**Exercise details**
Starting at the line that has "name author: (A. Gray) K.F. Parker" and stopping after the line that has "state / province: Santa Cruz", can you repeat those lines of the material with "collection date" switched to "date collected" and nothing else changed?

===== Stored rows =====

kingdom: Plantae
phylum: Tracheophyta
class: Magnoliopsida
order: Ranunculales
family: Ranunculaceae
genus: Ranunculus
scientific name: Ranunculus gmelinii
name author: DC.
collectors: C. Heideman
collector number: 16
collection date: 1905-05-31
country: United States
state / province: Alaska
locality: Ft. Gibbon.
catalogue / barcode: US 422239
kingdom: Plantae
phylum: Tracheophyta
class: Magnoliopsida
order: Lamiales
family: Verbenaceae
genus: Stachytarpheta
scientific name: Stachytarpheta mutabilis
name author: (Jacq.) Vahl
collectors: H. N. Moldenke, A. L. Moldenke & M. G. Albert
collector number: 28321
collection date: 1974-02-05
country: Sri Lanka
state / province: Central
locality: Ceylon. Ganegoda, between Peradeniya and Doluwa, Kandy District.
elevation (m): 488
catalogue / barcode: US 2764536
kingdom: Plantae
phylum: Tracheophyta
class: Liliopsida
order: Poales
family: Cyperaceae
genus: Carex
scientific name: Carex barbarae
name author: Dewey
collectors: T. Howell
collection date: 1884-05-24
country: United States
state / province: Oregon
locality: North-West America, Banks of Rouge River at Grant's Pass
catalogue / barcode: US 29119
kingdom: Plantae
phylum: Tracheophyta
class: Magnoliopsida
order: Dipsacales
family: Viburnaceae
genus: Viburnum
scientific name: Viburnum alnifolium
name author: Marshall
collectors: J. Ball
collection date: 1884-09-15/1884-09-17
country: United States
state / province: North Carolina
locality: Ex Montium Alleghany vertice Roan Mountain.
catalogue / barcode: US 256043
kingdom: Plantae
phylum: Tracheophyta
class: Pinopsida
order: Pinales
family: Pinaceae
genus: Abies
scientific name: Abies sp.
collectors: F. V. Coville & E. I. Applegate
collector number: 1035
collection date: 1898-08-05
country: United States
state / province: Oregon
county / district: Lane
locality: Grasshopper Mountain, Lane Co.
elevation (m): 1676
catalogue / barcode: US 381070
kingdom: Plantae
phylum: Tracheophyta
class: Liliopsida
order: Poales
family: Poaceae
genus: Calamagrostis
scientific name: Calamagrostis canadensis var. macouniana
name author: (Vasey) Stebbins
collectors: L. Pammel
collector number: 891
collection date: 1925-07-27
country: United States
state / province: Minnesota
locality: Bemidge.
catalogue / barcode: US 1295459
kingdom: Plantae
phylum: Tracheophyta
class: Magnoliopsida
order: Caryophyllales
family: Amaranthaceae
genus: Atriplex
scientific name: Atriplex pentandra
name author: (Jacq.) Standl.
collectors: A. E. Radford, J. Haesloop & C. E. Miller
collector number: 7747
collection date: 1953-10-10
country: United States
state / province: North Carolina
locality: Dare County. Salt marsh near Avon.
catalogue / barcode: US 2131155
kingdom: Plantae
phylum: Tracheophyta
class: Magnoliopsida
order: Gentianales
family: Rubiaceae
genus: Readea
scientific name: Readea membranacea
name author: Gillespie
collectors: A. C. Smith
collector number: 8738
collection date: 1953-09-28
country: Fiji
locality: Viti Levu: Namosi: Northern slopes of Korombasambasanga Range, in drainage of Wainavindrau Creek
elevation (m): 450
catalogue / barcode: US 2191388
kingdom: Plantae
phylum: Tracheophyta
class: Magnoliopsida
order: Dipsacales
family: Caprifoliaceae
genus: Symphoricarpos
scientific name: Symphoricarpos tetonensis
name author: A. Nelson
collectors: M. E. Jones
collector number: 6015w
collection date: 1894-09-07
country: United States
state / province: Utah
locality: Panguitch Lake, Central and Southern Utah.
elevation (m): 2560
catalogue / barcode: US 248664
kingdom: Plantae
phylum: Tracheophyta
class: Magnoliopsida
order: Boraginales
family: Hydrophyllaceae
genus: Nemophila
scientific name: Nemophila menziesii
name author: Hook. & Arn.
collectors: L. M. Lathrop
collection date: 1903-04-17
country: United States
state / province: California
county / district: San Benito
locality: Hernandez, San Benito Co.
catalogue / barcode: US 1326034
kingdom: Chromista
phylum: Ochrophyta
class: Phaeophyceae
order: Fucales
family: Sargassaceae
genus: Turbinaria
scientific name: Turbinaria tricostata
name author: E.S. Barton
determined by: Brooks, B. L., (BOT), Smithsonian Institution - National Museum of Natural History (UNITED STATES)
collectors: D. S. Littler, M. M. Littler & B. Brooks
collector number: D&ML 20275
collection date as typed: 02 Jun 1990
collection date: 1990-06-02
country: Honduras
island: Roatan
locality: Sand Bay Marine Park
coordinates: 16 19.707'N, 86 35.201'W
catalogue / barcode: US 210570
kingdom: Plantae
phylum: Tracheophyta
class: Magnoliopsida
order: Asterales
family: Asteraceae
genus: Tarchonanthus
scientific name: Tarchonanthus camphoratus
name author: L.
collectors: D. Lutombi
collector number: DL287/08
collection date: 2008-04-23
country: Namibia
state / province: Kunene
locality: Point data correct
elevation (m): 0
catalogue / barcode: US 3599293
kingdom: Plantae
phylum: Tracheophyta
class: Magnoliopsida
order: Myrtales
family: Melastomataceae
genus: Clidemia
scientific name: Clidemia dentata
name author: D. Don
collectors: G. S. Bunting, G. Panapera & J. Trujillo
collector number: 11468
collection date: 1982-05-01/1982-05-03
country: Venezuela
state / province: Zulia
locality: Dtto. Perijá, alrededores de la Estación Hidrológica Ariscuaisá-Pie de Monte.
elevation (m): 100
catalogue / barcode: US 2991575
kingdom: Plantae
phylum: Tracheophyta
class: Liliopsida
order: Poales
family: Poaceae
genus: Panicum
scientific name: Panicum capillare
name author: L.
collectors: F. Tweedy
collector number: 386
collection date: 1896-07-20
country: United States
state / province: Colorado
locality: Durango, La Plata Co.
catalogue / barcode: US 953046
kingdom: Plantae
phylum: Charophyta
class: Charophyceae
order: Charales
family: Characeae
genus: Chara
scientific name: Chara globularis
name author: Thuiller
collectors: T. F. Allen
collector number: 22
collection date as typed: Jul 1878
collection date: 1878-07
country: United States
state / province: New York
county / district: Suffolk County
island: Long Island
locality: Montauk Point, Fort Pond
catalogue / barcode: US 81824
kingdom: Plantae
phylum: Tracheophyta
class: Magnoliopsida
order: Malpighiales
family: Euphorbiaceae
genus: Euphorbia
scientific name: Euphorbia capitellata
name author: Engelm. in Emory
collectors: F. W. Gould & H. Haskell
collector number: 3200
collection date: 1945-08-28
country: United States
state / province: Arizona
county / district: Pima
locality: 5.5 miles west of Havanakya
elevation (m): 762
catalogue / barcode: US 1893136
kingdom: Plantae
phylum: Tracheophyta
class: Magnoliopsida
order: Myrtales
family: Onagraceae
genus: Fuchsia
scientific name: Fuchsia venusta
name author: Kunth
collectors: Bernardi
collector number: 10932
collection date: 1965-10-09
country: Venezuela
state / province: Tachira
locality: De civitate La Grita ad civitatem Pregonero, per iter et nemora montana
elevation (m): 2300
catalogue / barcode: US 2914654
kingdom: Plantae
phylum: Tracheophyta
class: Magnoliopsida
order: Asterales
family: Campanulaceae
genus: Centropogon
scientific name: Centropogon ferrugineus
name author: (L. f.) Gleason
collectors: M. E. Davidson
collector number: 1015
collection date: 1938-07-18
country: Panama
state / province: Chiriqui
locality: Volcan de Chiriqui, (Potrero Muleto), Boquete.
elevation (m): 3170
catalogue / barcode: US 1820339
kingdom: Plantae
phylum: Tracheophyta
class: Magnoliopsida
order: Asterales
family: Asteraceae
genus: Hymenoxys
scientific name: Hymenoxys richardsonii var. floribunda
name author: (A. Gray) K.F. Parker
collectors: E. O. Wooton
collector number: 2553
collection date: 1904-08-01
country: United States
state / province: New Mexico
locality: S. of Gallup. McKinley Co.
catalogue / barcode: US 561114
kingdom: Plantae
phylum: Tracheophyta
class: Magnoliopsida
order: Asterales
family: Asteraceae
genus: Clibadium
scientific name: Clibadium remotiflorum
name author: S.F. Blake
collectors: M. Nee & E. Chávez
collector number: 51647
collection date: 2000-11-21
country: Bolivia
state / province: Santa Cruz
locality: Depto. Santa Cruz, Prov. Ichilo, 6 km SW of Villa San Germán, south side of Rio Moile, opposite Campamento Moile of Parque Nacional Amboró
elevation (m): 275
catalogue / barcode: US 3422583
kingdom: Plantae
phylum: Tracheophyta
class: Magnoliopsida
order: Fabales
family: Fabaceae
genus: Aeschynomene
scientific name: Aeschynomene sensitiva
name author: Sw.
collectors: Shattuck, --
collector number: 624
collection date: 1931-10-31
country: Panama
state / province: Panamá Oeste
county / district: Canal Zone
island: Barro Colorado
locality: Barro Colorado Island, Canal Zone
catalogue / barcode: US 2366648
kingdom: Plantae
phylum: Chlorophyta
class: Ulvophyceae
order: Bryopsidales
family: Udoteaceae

=====

**Final answer**
name author: (A. Gray) K.F. Parker
collectors: E. O. Wooton
collector number: 2553
date collected: 1904-08-01
country: United States
state / province: New Mexico
locality: S. of Gallup. McKinley Co.
catalogue / barcode: US 561114
kingdom: Plantae
phylum: Tracheophyta
class: Magnoliopsida
order: Asterales
family: Asteraceae
genus: Clibadium
scientific name: Clibadium remotiflorum
name author: S.F. Blake
collectors: M. Nee & E. Chávez
collector number: 51647
date collected: 2000-11-21
country: Bolivia
state / province: Santa Cruz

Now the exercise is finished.